Bloom Filters by Example

(llimllib.github.io)
243 points ibobev | 4 comments | | HN request time: 0.423s | source
1. verytrivial ◴[] No.44413866[source]
The overlap in concepts required to understand Bloom filters, sets and hash tables is about 95% IMHO. A set is a hash table used for membership tests where you only care about the key, not the value. And a Bloom filter is just a set that exploits the fact that many-to-one hashing 'compresses' the key-space with collisions. It deliberately uses a very collide-y hash function. If a specific key was ever hashed, you WILL get a hit, but there might be other keys that produced the same hash. It's a feature, not a bug.
replies(3): >>44414062 #>>44414176 #>>44416360 #
2. marginalia_nu ◴[] No.44414062[source]
If you've grokked bloom filters, you're very close to also understanding both random projection and certain implementations of locality-sensitive hashes.
3. cherrycherry98 ◴[] No.44414176[source]
Glad to know I'm not alone in my mental modeling of Bloom filters as just hash tables that only track the buckets which have data but not the actual data itself.

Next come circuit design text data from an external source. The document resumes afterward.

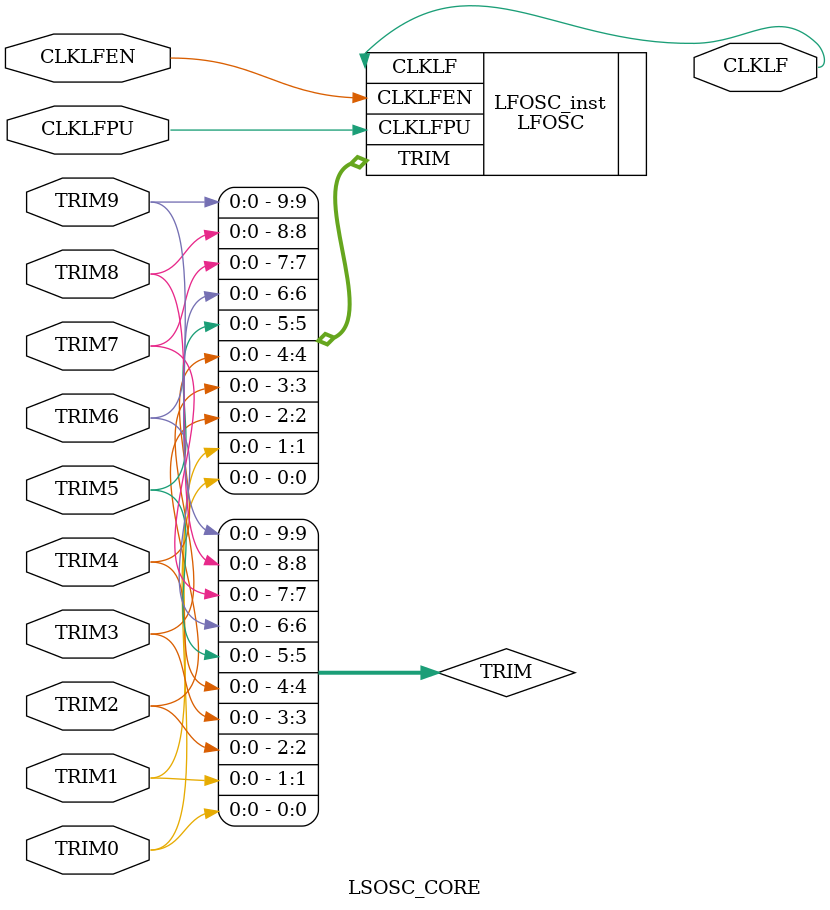
<source format=v>
`timescale 1ns/1ns
module LSOSC_CORE (CLKLFPU, CLKLFEN, TRIM9, TRIM8, TRIM7, TRIM6, TRIM5, TRIM4, TRIM3, TRIM2, TRIM1, TRIM0, CLKLF);

	//Port Type List [Expanded Bus/Bit]
	input CLKLFPU;
	input CLKLFEN;
	input TRIM9;
	input TRIM8;
	input TRIM7;
	input TRIM6;
	input TRIM5;
	input TRIM4;
	input TRIM3;
	input TRIM2;
	input TRIM1;
	input TRIM0;
	output CLKLF;


	//Assigning input IP Ports to corresponding SW bit ports [Inputs]
	wire [9:0] TRIM;
	assign TRIM = {TRIM9, TRIM8, TRIM7, TRIM6, TRIM5, TRIM4, TRIM3, TRIM2, TRIM1, TRIM0};

	//IP Ports Tied Off for Simulation
	//Attribute List
	parameter FABRIC_TRIME = "DISABLE";
	`include "convertDeviceString.v"

	LFOSC LFOSC_inst(.CLKLFPU(CLKLFPU), .CLKLFEN(CLKLFEN), .TRIM(TRIM), .CLKLF(CLKLF));
	defparam LFOSC_inst.FABRIC_TRIME = FABRIC_TRIME;


endmodule

</source>
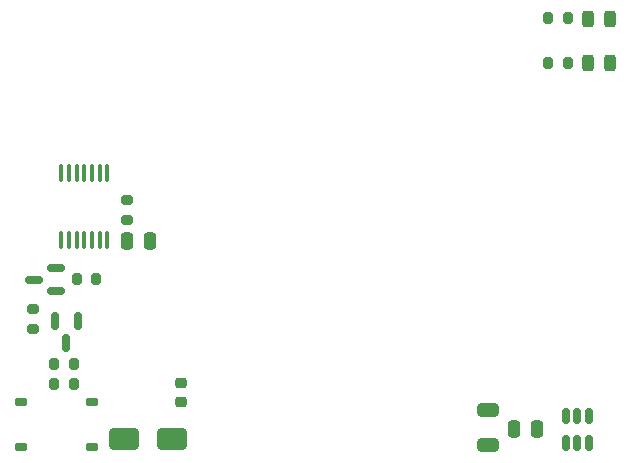
<source format=gbr>
%TF.GenerationSoftware,KiCad,Pcbnew,7.0.10-7.0.10~ubuntu22.04.1*%
%TF.CreationDate,2024-01-12T08:07:30-07:00*%
%TF.ProjectId,HIDHopper_ADB,48494448-6f70-4706-9572-5f4144422e6b,rev?*%
%TF.SameCoordinates,Original*%
%TF.FileFunction,Paste,Top*%
%TF.FilePolarity,Positive*%
%FSLAX46Y46*%
G04 Gerber Fmt 4.6, Leading zero omitted, Abs format (unit mm)*
G04 Created by KiCad (PCBNEW 7.0.10-7.0.10~ubuntu22.04.1) date 2024-01-12 08:07:30*
%MOMM*%
%LPD*%
G01*
G04 APERTURE LIST*
G04 Aperture macros list*
%AMRoundRect*
0 Rectangle with rounded corners*
0 $1 Rounding radius*
0 $2 $3 $4 $5 $6 $7 $8 $9 X,Y pos of 4 corners*
0 Add a 4 corners polygon primitive as box body*
4,1,4,$2,$3,$4,$5,$6,$7,$8,$9,$2,$3,0*
0 Add four circle primitives for the rounded corners*
1,1,$1+$1,$2,$3*
1,1,$1+$1,$4,$5*
1,1,$1+$1,$6,$7*
1,1,$1+$1,$8,$9*
0 Add four rect primitives between the rounded corners*
20,1,$1+$1,$2,$3,$4,$5,0*
20,1,$1+$1,$4,$5,$6,$7,0*
20,1,$1+$1,$6,$7,$8,$9,0*
20,1,$1+$1,$8,$9,$2,$3,0*%
G04 Aperture macros list end*
%ADD10RoundRect,0.218750X-0.256250X0.218750X-0.256250X-0.218750X0.256250X-0.218750X0.256250X0.218750X0*%
%ADD11RoundRect,0.250000X1.000000X0.650000X-1.000000X0.650000X-1.000000X-0.650000X1.000000X-0.650000X0*%
%ADD12RoundRect,0.150000X-0.150000X0.587500X-0.150000X-0.587500X0.150000X-0.587500X0.150000X0.587500X0*%
%ADD13RoundRect,0.200000X-0.200000X-0.275000X0.200000X-0.275000X0.200000X0.275000X-0.200000X0.275000X0*%
%ADD14RoundRect,0.250000X0.650000X-0.325000X0.650000X0.325000X-0.650000X0.325000X-0.650000X-0.325000X0*%
%ADD15RoundRect,0.243750X0.243750X0.456250X-0.243750X0.456250X-0.243750X-0.456250X0.243750X-0.456250X0*%
%ADD16RoundRect,0.200000X0.275000X-0.200000X0.275000X0.200000X-0.275000X0.200000X-0.275000X-0.200000X0*%
%ADD17RoundRect,0.150000X0.587500X0.150000X-0.587500X0.150000X-0.587500X-0.150000X0.587500X-0.150000X0*%
%ADD18RoundRect,0.200000X-0.275000X0.200000X-0.275000X-0.200000X0.275000X-0.200000X0.275000X0.200000X0*%
%ADD19RoundRect,0.200000X0.200000X0.275000X-0.200000X0.275000X-0.200000X-0.275000X0.200000X-0.275000X0*%
%ADD20RoundRect,0.250000X0.250000X0.475000X-0.250000X0.475000X-0.250000X-0.475000X0.250000X-0.475000X0*%
%ADD21RoundRect,0.187500X0.312500X0.187500X-0.312500X0.187500X-0.312500X-0.187500X0.312500X-0.187500X0*%
%ADD22RoundRect,0.100000X-0.100000X0.637500X-0.100000X-0.637500X0.100000X-0.637500X0.100000X0.637500X0*%
%ADD23RoundRect,0.250000X-0.250000X-0.475000X0.250000X-0.475000X0.250000X0.475000X-0.250000X0.475000X0*%
%ADD24RoundRect,0.150000X-0.150000X0.512500X-0.150000X-0.512500X0.150000X-0.512500X0.150000X0.512500X0*%
G04 APERTURE END LIST*
D10*
%TO.C,F2*%
X151070000Y-96172500D03*
X151070000Y-97747500D03*
%TD*%
D11*
%TO.C,D2*%
X150290000Y-100920000D03*
X146290000Y-100920000D03*
%TD*%
D12*
%TO.C,Q1*%
X142320000Y-90865000D03*
X140420000Y-90865000D03*
X141370000Y-92740000D03*
%TD*%
D13*
%TO.C,R3*%
X142235000Y-87360000D03*
X143885000Y-87360000D03*
%TD*%
D14*
%TO.C,C1*%
X177070000Y-101400000D03*
X177070000Y-98450000D03*
%TD*%
D15*
%TO.C,D1*%
X187397500Y-65290000D03*
X185522500Y-65290000D03*
%TD*%
D16*
%TO.C,R7*%
X138590000Y-91555000D03*
X138590000Y-89905000D03*
%TD*%
D17*
%TO.C,Q2*%
X140505000Y-88340000D03*
X140505000Y-86440000D03*
X138630000Y-87390000D03*
%TD*%
D18*
%TO.C,R4*%
X146500000Y-80682500D03*
X146500000Y-82332500D03*
%TD*%
D13*
%TO.C,R6*%
X182175000Y-69030000D03*
X183825000Y-69030000D03*
%TD*%
D19*
%TO.C,R1*%
X142010000Y-96190000D03*
X140360000Y-96190000D03*
%TD*%
D20*
%TO.C,C2*%
X181210000Y-100060000D03*
X179310000Y-100060000D03*
%TD*%
D21*
%TO.C,SW1*%
X143530000Y-101515000D03*
X137530000Y-101515000D03*
X143530000Y-97765000D03*
X137530000Y-97765000D03*
%TD*%
D13*
%TO.C,R2*%
X140360000Y-94550000D03*
X142010000Y-94550000D03*
%TD*%
%TO.C,R5*%
X182165000Y-65220000D03*
X183815000Y-65220000D03*
%TD*%
D22*
%TO.C,U1*%
X144850000Y-78340000D03*
X144200000Y-78340000D03*
X143550000Y-78340000D03*
X142900000Y-78340000D03*
X142250000Y-78340000D03*
X141600000Y-78340000D03*
X140950000Y-78340000D03*
X140950000Y-84065000D03*
X141600000Y-84065000D03*
X142250000Y-84065000D03*
X142900000Y-84065000D03*
X143550000Y-84065000D03*
X144200000Y-84065000D03*
X144850000Y-84065000D03*
%TD*%
D23*
%TO.C,C7*%
X146550000Y-84102500D03*
X148450000Y-84102500D03*
%TD*%
D15*
%TO.C,D3*%
X187397500Y-69040000D03*
X185522500Y-69040000D03*
%TD*%
D24*
%TO.C,U2*%
X185600000Y-98922500D03*
X184650000Y-98922500D03*
X183700000Y-98922500D03*
X183700000Y-101197500D03*
X184650000Y-101197500D03*
X185600000Y-101197500D03*
%TD*%
M02*

</source>
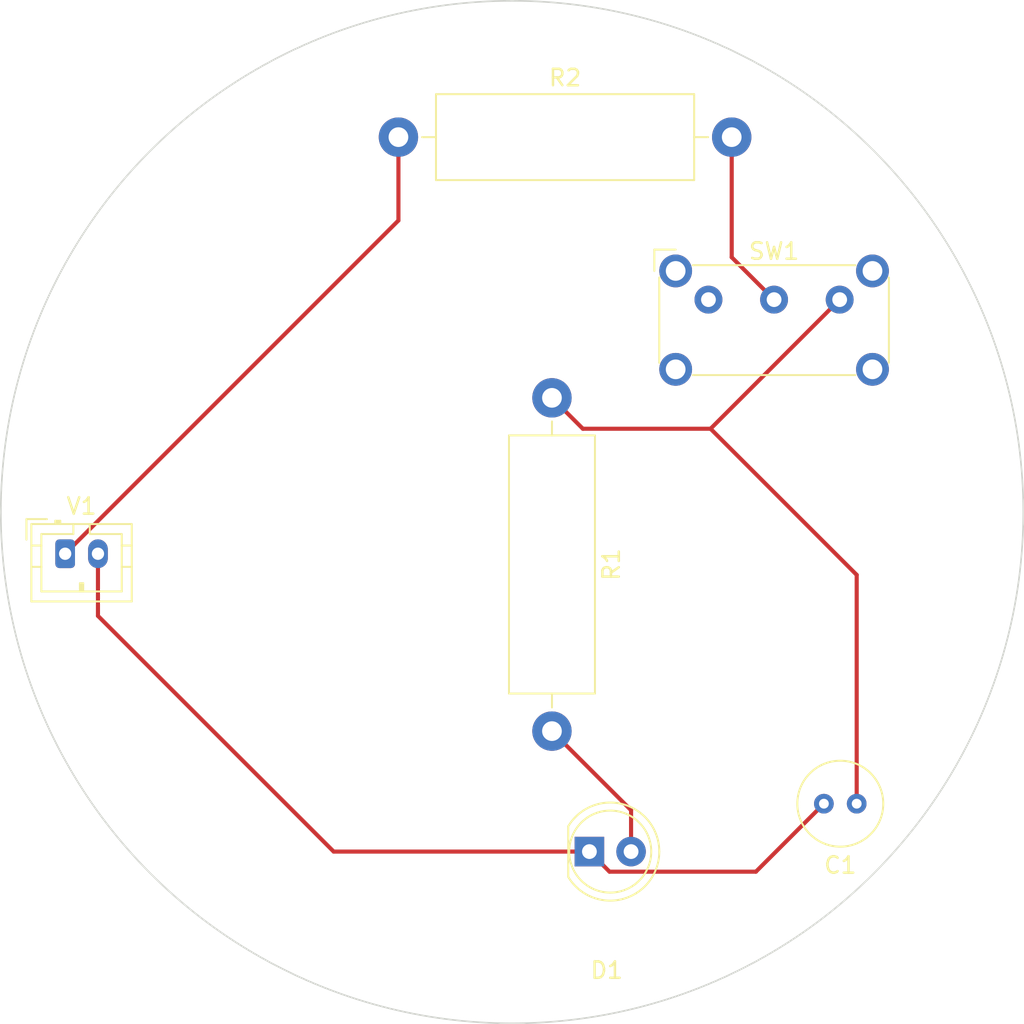
<source format=kicad_pcb>
(kicad_pcb (version 20211014) (generator pcbnew)

  (general
    (thickness 1.6)
  )

  (paper "A4")
  (layers
    (0 "F.Cu" signal)
    (31 "B.Cu" signal)
    (32 "B.Adhes" user "B.Adhesive")
    (33 "F.Adhes" user "F.Adhesive")
    (34 "B.Paste" user)
    (35 "F.Paste" user)
    (36 "B.SilkS" user "B.Silkscreen")
    (37 "F.SilkS" user "F.Silkscreen")
    (38 "B.Mask" user)
    (39 "F.Mask" user)
    (40 "Dwgs.User" user "User.Drawings")
    (41 "Cmts.User" user "User.Comments")
    (42 "Eco1.User" user "User.Eco1")
    (43 "Eco2.User" user "User.Eco2")
    (44 "Edge.Cuts" user)
    (45 "Margin" user)
    (46 "B.CrtYd" user "B.Courtyard")
    (47 "F.CrtYd" user "F.Courtyard")
    (48 "B.Fab" user)
    (49 "F.Fab" user)
    (50 "User.1" user)
    (51 "User.2" user)
    (52 "User.3" user)
    (53 "User.4" user)
    (54 "User.5" user)
    (55 "User.6" user)
    (56 "User.7" user)
    (57 "User.8" user)
    (58 "User.9" user)
  )

  (setup
    (pad_to_mask_clearance 0)
    (pcbplotparams
      (layerselection 0x00010fc_ffffffff)
      (disableapertmacros false)
      (usegerberextensions false)
      (usegerberattributes true)
      (usegerberadvancedattributes true)
      (creategerberjobfile true)
      (svguseinch false)
      (svgprecision 6)
      (excludeedgelayer true)
      (plotframeref false)
      (viasonmask false)
      (mode 1)
      (useauxorigin false)
      (hpglpennumber 1)
      (hpglpenspeed 20)
      (hpglpendiameter 15.000000)
      (dxfpolygonmode true)
      (dxfimperialunits true)
      (dxfusepcbnewfont true)
      (psnegative false)
      (psa4output false)
      (plotreference true)
      (plotvalue true)
      (plotinvisibletext false)
      (sketchpadsonfab false)
      (subtractmaskfromsilk false)
      (outputformat 1)
      (mirror false)
      (drillshape 1)
      (scaleselection 1)
      (outputdirectory "")
    )
  )

  (net 0 "")
  (net 1 "Net-(C1-Pad1)")
  (net 2 "Net-(C1-Pad2)")
  (net 3 "Net-(D1-Pad2)")
  (net 4 "Net-(R2-Pad1)")
  (net 5 "Net-(R2-Pad2)")
  (net 6 "unconnected-(SW1-Pad1)")

  (footprint "Resistor_THT:R_Axial_DIN0516_L15.5mm_D5.0mm_P20.32mm_Horizontal" (layer "F.Cu") (at 129.54 68.58))

  (footprint "LED_THT:LED_D5.0mm" (layer "F.Cu") (at 141.183988 112.140433))

  (footprint "Button_Switch_THT:SW_E-Switch_EG1224_SPDT_Angled" (layer "F.Cu") (at 148.4425 78.4875))

  (footprint "Capacitor_THT:C_Radial_D5.0mm_H5.0mm_P2.00mm" (layer "F.Cu") (at 157.48 109.22 180))

  (footprint "Resistor_THT:R_Axial_DIN0516_L15.5mm_D5.0mm_P20.32mm_Horizontal" (layer "F.Cu") (at 138.900016 84.474925 -90))

  (footprint "Connector_JST:JST_PH_B2B-PH-K_1x02_P2.00mm_Vertical" (layer "F.Cu") (at 109.22 93.98))

  (gr_circle (center 136.468717 91.44) (end 163.660468 106.68) (layer "Edge.Cuts") (width 0.1) (fill none) (tstamp 3beb9bc4-30c2-4c58-a4b7-2f1e5d5f98b6))

  (segment (start 157.48 95.27) (end 148.57 86.36) (width 0.25) (layer "F.Cu") (net 1) (tstamp 236e79a1-9d02-4de1-9487-1cfd278f22e4))
  (segment (start 157.48 109.22) (end 157.48 95.27) (width 0.25) (layer "F.Cu") (net 1) (tstamp 55b77c10-186e-41ff-85cb-9330111ca03b))
  (segment (start 140.785091 86.36) (end 148.57 86.36) (width 0.25) (layer "F.Cu") (net 1) (tstamp 594ff57c-9d6c-49a1-8597-a45d4acf5df1))
  (segment (start 148.57 86.36) (end 156.4425 78.4875) (width 0.25) (layer "F.Cu") (net 1) (tstamp 816cfb73-c7a0-4b7a-aa0a-3564922abfd8))
  (segment (start 138.900016 84.474925) (end 140.785091 86.36) (width 0.25) (layer "F.Cu") (net 1) (tstamp 9af174b3-6074-4be5-9684-d1a91d7b66cb))
  (segment (start 141.183988 112.140433) (end 125.59226 112.140433) (width 0.25) (layer "F.Cu") (net 2) (tstamp 4183895b-6f75-403b-981f-975407c5fe1f))
  (segment (start 151.334567 113.365433) (end 142.408988 113.365433) (width 0.25) (layer "F.Cu") (net 2) (tstamp 4e8c8840-1c00-4edd-8461-88958c7bdc61))
  (segment (start 111.22 97.768173) (end 111.22 93.98) (width 0.25) (layer "F.Cu") (net 2) (tstamp 51a06737-5e03-4a64-abf2-073a590f274e))
  (segment (start 155.48 109.22) (end 151.334567 113.365433) (width 0.25) (layer "F.Cu") (net 2) (tstamp 5b6d24fb-8f2e-46c1-a2fe-a5622ab8b220))
  (segment (start 142.408988 113.365433) (end 141.183988 112.140433) (width 0.25) (layer "F.Cu") (net 2) (tstamp 68ca5379-1e08-41f5-8e7a-176d674f1b7c))
  (segment (start 125.59226 112.140433) (end 111.22 97.768173) (width 0.25) (layer "F.Cu") (net 2) (tstamp 856409cb-3ae2-4901-b65d-51ac7fe122dd))
  (segment (start 138.900016 104.794925) (end 143.723988 109.618897) (width 0.25) (layer "F.Cu") (net 3) (tstamp 6ee7fe24-dc66-4a91-9ba5-9aa8c918021a))
  (segment (start 143.723988 109.618897) (end 143.723988 112.140433) (width 0.25) (layer "F.Cu") (net 3) (tstamp d8f297d1-08bb-4902-83c8-1256b1e63b17))
  (segment (start 129.54 73.66) (end 129.54 68.58) (width 0.25) (layer "F.Cu") (net 4) (tstamp 45b7efea-b98d-4788-bcbe-a5813ef04f85))
  (segment (start 109.22 93.98) (end 129.54 73.66) (width 0.25) (layer "F.Cu") (net 4) (tstamp 89df95ca-a7cf-4b8a-906e-e1cf0d7b1ac7))
  (segment (start 149.86 75.905) (end 152.4425 78.4875) (width 0.25) (layer "F.Cu") (net 5) (tstamp 12889d02-ba1b-42bf-88de-8a29e1ca80f8))
  (segment (start 149.86 68.58) (end 149.86 75.905) (width 0.25) (layer "F.Cu") (net 5) (tstamp 82b58194-b59f-4225-bd55-c36caaa1771f))

)

</source>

4. cortesoft ◴[] No.44416360[source]
I think the main bit your explanation is missing is how a bloom filter uses multiple hash functions to reduce collisions. For example, a bloom filter might have 3 hashes, and all of them have to hit for a key to be known to be in the set. This reduces the likelihood of false positive collisions while keeping the no false negatives guarantee.